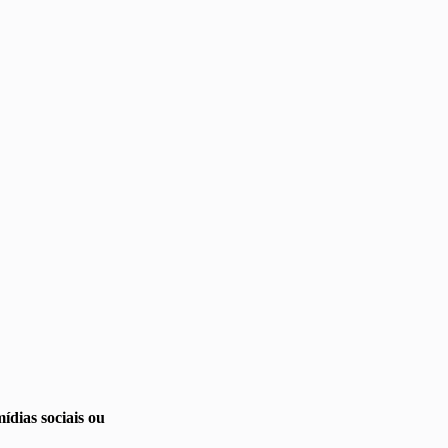
ídias sociais ou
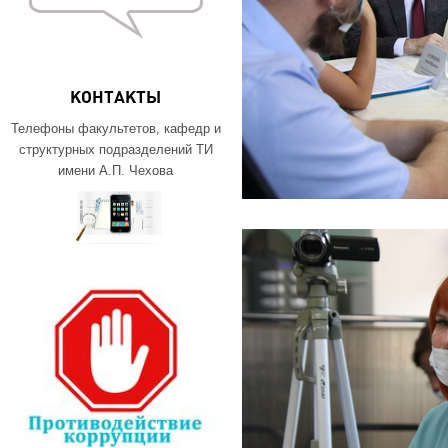
КОНТАКТЫ
Телефоны факультетов, кафедр и
структурных подразделений ТИ
имени А.П. Чехова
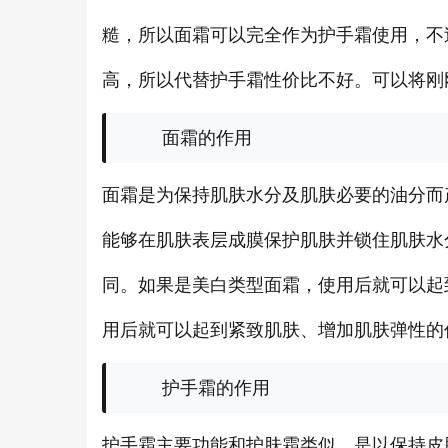
糙，所以面霜可以完全作为护手霜使用，不
高，所以代替护手霜性价比不好。可以将刚
面霜的作用
面霜是为保持肌肤水分及肌肤必要的油分而
能够在肌肤表层成膜保护肌肤并锁住肌肤水
同。如果是美白类型面霜，使用后就可以起
用后就可以起到紧致肌肤、增加肌肤弹性的
护手霜的作用
护手霜主要功能和护肤霜类似，是以保持皮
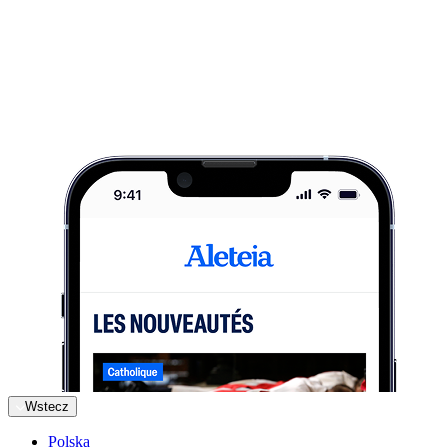
Wstecz
Polska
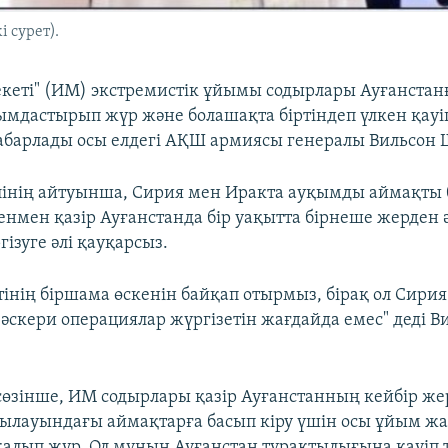
 сурет).
кеті" (ИМ) экстремистік ұйымы содырлары Ауғанстан
мдастырып жүр және болашақта біртіндеп үлкен қауі
абарлады осы елдегі АҚШ армиясы генералы Вильсон
лінің айтуынша, Сирия мен Иракта ауқымды аймақты 
енмен қазір Ауғанстанда бір уақытта бірнеше жерден 
ізуге әлі қауқарсыз.
тінің біршама өскенін байқап отырмыз, бірақ ол Сири
әскери операциялар жүргізетін жағдайда емес" деді В
өзінше, ИМ содырлары қазір Ауғанстанның кейбір же
қылауындағы аймақтарға басып кіру үшін осы ұйым ж
алып жүр. Ол мұның Ауғанстан тұрақтылығына қауіп т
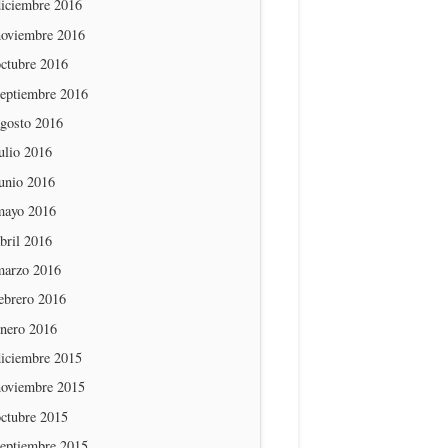
diciembre 2016
noviembre 2016
octubre 2016
septiembre 2016
agosto 2016
ulio 2016
unio 2016
mayo 2016
bril 2016
marzo 2016
ebrero 2016
enero 2016
diciembre 2015
noviembre 2015
octubre 2015
septiembre 2015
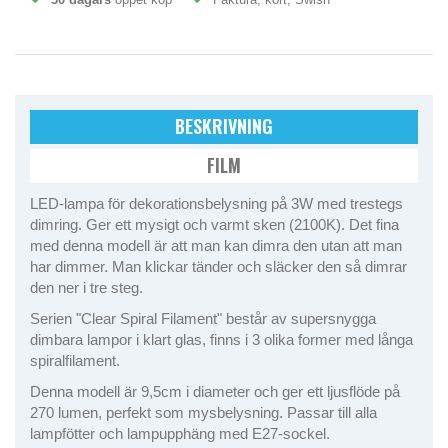
BESKRIVNING
FILM
LED-lampa för dekorationsbelysning på 3W med trestegs
dimring. Ger ett mysigt och varmt sken (2100K). Det fina
med denna modell är att man kan dimra den utan att man
har dimmer. Man klickar tänder och släcker den så dimrar
den ner i tre steg.
Serien "Clear Spiral Filament" består av supersnygga
dimbara lampor i klart glas, finns i 3 olika former med långa
spiralfilament.
Denna modell är 9,5cm i diameter och ger ett ljusflöde på
270 lumen, perfekt som mysbelysning. Passar till alla
lampfötter och lampupphäng med E27-sockel.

What is needed:
Rewrite the text read from all of the items above as a numbered list with one line per entry, skipping blank lines. Leave the pictures out of the answer.

Answer box:
1. ídias sociais ou
2. КОНТАКТЫ
3. Телефоны факультетов, кафедр и
4. структурных подразделений ТИ
5. имени А.П. Чехова
6. 糙，所以面霜可以完全作为护手霜使用，不
7. 高，所以代替护手霜性价比不好。可以将刚
8. 面霜的作用
9. 面霜是为保持肌肤水分及肌肤必要的油分而
10. 能够在肌肤表层成膜保护肌肤并锁住肌肤水
11. 同。如果是美白类型面霜，使用后就可以起
12. 用后就可以起到紧致肌肤、增加肌肤弹性的
13. 护手霜的作用
14. 护手霜主要功能和护肤霜类似，是以保持皮
15. Wstecz
16. Polska
17.  сурет).
18. кеті" (ИМ) экстремистік ұйымы содырлары Ауғанстан
19. мдастырып жүр және болашақта біртіндеп үлкен қауі
20. абарлады осы елдегі АҚШ армиясы генералы Вильсон
21. лінің айтуынша, Сирия мен Иракта ауқымды аймақты 
22. енмен қазір Ауғанстанда бір уақытта бірнеше жерден 
23. ізуге әлі қауқарсыз.
24. тінің біршама өскенін байқап отырмыз, бірақ ол Сири
25. әскери операциялар жүргізетін жағдайда емес" деді В
26. өзінше, ИМ содырлары қазір Ауғанстанның кейбір же
27. қылауындағы аймақтарға басып кіру үшін осы ұйым ж
28. алып жүр. Ол мұның Ауғанстан тұрақтылығына қауіп т
29. diciembre 2016
30. noviembre 2016
31. octubre 2016
32. septiembre 2016
33. agosto 2016
34. ulio 2016
35. unio 2016
36. mayo 2016
37. bril 2016
38. marzo 2016
39. ebrero 2016
40. enero 2016
41. diciembre 2015
42. noviembre 2015
43. octubre 2015
44. septiembre 2015
45. BESKRIVNING
46. FILM
47. LED-lampa för dekorationsbelysning på 3W med trestegs
48. dimring. Ger ett mysigt och varmt sken (2100K). Det fina
49. med denna modell är att man kan dimra den utan att man
50. har dimmer. Man klickar tänder och släcker den så dimrar
51. den ner i tre steg.
52. Serien "Clear Spiral Filament" består av supersnygga
53. dimbara lampor i klart glas, finns i 3 olika former med långa
54. spiralfilament.
55. Denna modell är 9,5cm i diameter och ger ett ljusflöde på
56. 270 lumen, perfekt som mysbelysning. Passar till alla
57. lampfötter och lampupphäng med E27-sockel.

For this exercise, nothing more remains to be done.